Sometimes you actually get the feeling the ignorance is willful. Consider: Kerry and Edwards are both huge fans of the recent Duelfer Report and love quoting from it, if only selectively. But if the Democrats’ Dream Team had taken a break from their endless series of feel-your-pain town hall meetings long enough to check out Charles Duelfer’s testimony before the Senate Armed Services Committee earlier this month, perhaps they would have a more expansive understanding of the problems they are attempting to make into a campaign issue.

“A lot of materials left Iraq and went to Syria,” Duelfer said of the months during which our Democratic brethren were encouraging us to let inspections run their course. “There was certainly a lot of traffic across the border points. We’ve got a lot of data to support that, including people discussing it.”

I AM IN NO WAY attempting to whitewash the situation vis-à-vis loose arms in Iraq. Certainly, the Bush Administration’s success at guarding the huge weapons caches in Iraq has been spotty at best. Officials in both the State Department and the Department of Defense told me that the U.S. had no idea going into Iraq that they would find such staggeringly large stockpiles. The unspoken addendum to such a statement is that we had no firm plans to deal with them, either. As early as the beginning of this year, many of these ammo dumps — some up to 40 square miles — were wide open and only spottily patrolled, serving as Jihad 7-Elevens. The car bombs and Improvised Explosive Devices and all the rest that we constantly hear about are frequently just piles of spare ordnance packed tightly together with a plastic explosive trigger in the center.

But now that we know the materials from the Al Qaqaa facility were already missing at the time of liberation after a lightning fast ground war, it would seem that what actually allowed these weapons to either cross the border into Syria, a state sponsor of terrorism, or fall into the hands of terrorists like Abu Musab al-Zarqawi had little to do with the Bush Administration’s post-war plans. On the other hand, it could have had quite a bit to do with the long, drawn-out process of confronting Saddam Hussein throughout 2002 and into 2003. Do Kerry and Edwards believe Hussein was the best steward for these deadly weapons? If these weapons are such a concern to Kerry and Edwards, perhaps we should have spent less time appeasing their precious pals over at the United Nations and gone into Iraq sooner.

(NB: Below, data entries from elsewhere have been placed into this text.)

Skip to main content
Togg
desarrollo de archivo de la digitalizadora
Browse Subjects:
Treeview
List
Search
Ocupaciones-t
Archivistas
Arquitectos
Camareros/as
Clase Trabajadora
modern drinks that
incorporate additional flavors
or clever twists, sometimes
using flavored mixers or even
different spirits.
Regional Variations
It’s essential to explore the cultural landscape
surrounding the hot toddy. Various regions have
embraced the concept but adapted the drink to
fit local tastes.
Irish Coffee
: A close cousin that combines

KERRY AND EDWARDS SPEND quite a bit of time frantically demanding that Bush go before the nation and admit some — any — mistake. Now with the truth about Al Qaqaa well known and Duelfer on record saying the Iraqis had plenty of time to pass materials — possibly conventional weapons, possibly WMDs to nations such as Syria — are they willing to admit their own mistake in dragging their feet in the so-called “rush to war”? Now that they have taken such an interest in the weapons stockpiles of Saddam Hussein, are they willing to stand before us and admit maybe we should have spent less time appeasing their precious pals over at the United Nations and gone into Iraq sooner to secure these weapons?

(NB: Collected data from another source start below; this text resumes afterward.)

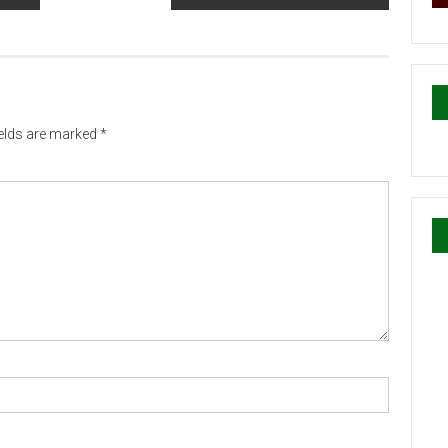
ields are marked
*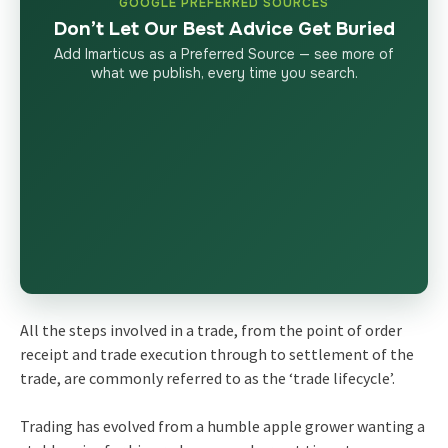
GOOGLE PREFERRED SOURCES
Don’t Let Our Best Advice Get Buried
Add Imarticus as a Preferred Source — see more of
what we publish, every time you search.
All the steps involved in a trade, from the point of order
receipt and trade execution through to settlement of the
trade, are commonly referred to as the ‘trade lifecycle’.
Trading has evolved from a humble apple grower wanting a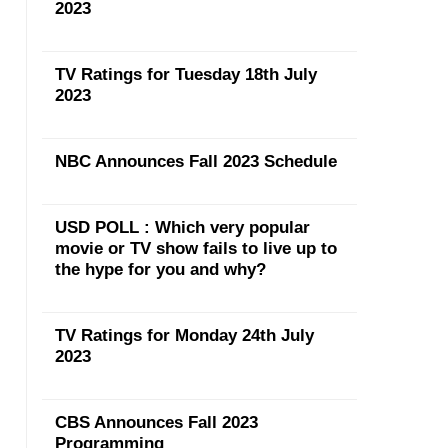
2023
TV Ratings for Tuesday 18th July
2023
NBC Announces Fall 2023 Schedule
USD POLL : Which very popular
movie or TV show fails to live up to
the hype for you and why?
TV Ratings for Monday 24th July
2023
CBS Announces Fall 2023
Programming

If not, they should spare us the histrionics. It reeks of boredom and hypocrisy. Worse, it suggests that the two men who so desperately want to lead our country in both the War on Terror and in Iraq actually have no idea what the context of either conflict is. They seem to be waiting for the New York Times or CBS to explain it to them, and this week those two outlets have proven that they catch on exceedingly late in the game.